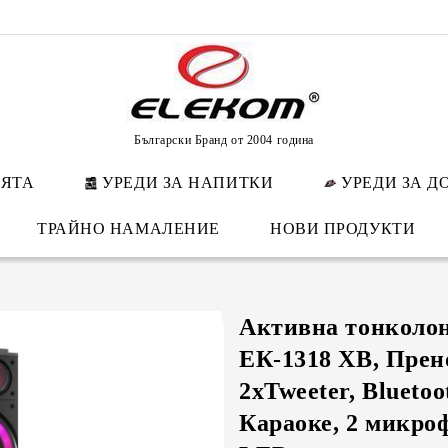
Български Бранд от 2004 година
НЯТА
УРЕДИ ЗА НАПИТКИ
УРЕДИ ЗА Д
ТРАЙНО НАМАЛЕНИЕ
НОВИ ПРОДУКТИ
Активна тонколо
ЕК-1318 ХВ, Прено
2xTweeter, Bluetoo
Караоке, 2 микро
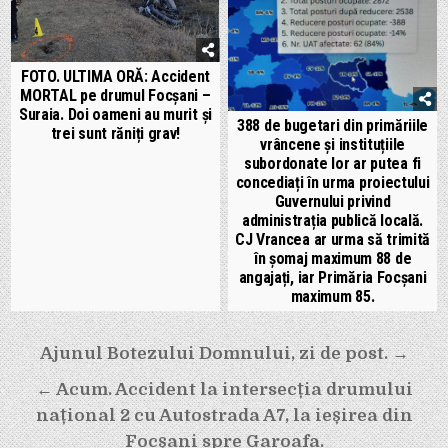
FOTO. ULTIMA ORĂ: Accident
MORTAL pe drumul Focșani –
Suraia. Doi oameni au murit și
388 de bugetari din primăriile
trei sunt răniți grav!
vrâncene și instituțiile
subordonate lor ar putea fi
concediați în urma proiectului
Guvernului privind
administrația publică locală.
CJ Vrancea ar urma să trimită
în șomaj maximum 88 de
angajați, iar Primăria Focșani
maximum 85.
Navigare
Ajunul Botezului Domnului, zi de post. →
în
← Acum. Accident la intersecția drumului
articole
național 2 cu Autostrada A7, la ieșirea din
Focșani spre Garoafa.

The problem :: Return the listing above verbatim, from its first line up to and including the line with "Караоке, 2 микро", and leave the pictures out.

Output for this exercise ::
Български Бранд от 2004 година
НЯТА
УРЕДИ ЗА НАПИТКИ
УРЕДИ ЗА Д
ТРАЙНО НАМАЛЕНИЕ
НОВИ ПРОДУКТИ
Активна тонколо
ЕК-1318 ХВ, Прено
2xTweeter, Bluetoo
Караоке, 2 микро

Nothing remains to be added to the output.